What is being asked - When you copy the material below, keep every line exact and leave each picture out.

+++ Data

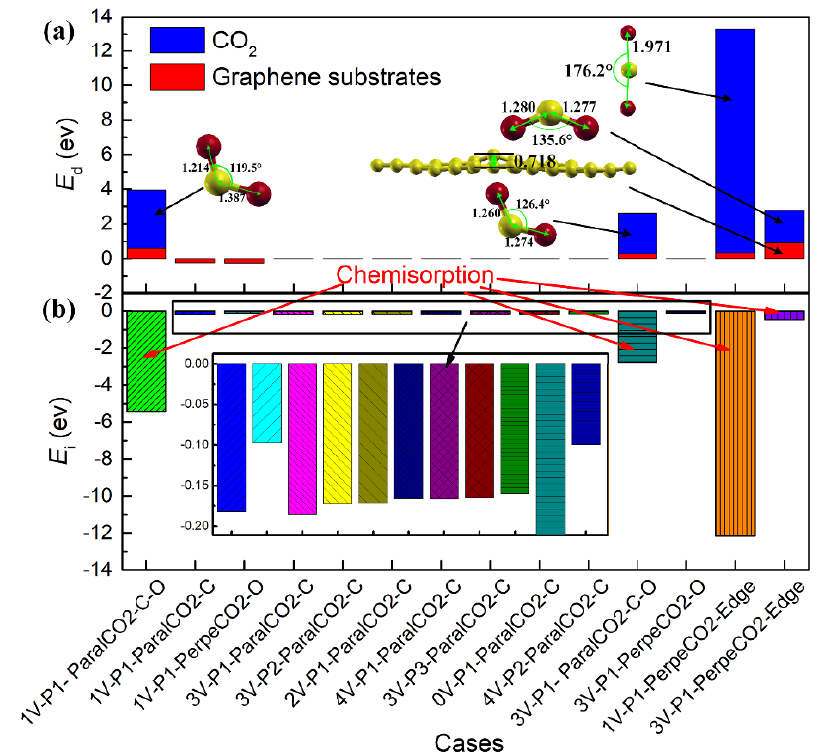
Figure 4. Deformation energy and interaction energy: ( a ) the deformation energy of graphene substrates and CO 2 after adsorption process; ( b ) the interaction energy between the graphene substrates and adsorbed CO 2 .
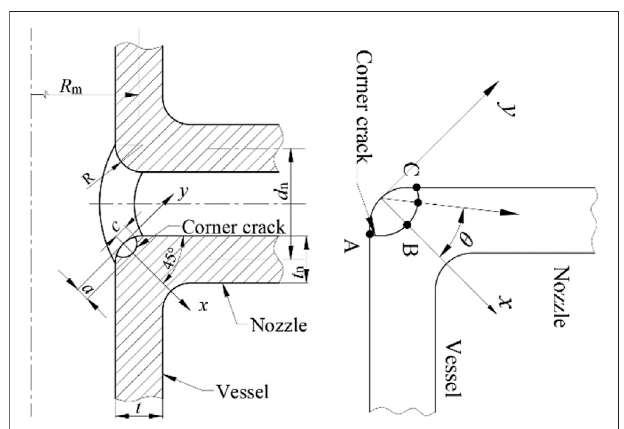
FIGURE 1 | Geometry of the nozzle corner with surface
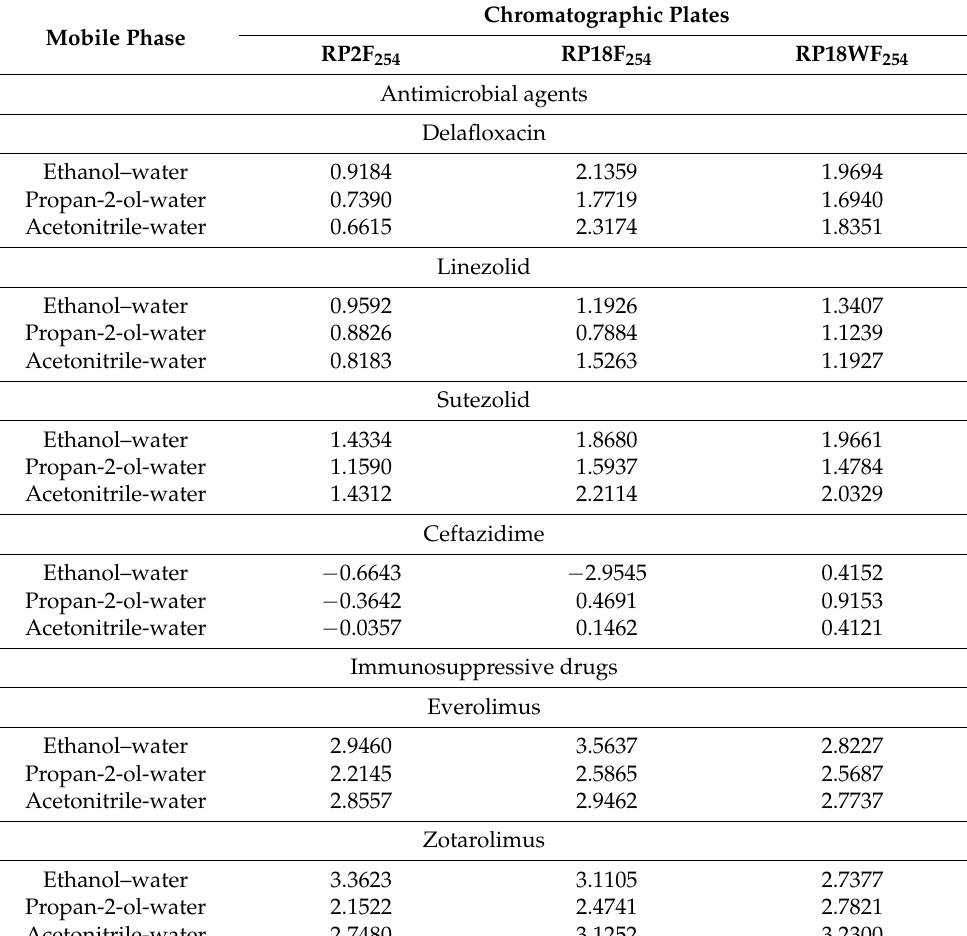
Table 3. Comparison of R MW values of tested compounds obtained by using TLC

++++++

Written response -
Figure 4. Deformation energy and interaction energy: ( a ) the deformation energy of graphene substrates and CO 2 after adsorption process; ( b ) the interaction energy between the graphene substrates and adsorbed CO 2 .
FIGURE 1 | Geometry of the nozzle corner with surface
Table 3. Comparison of R MW values of tested compounds obtained by using TLC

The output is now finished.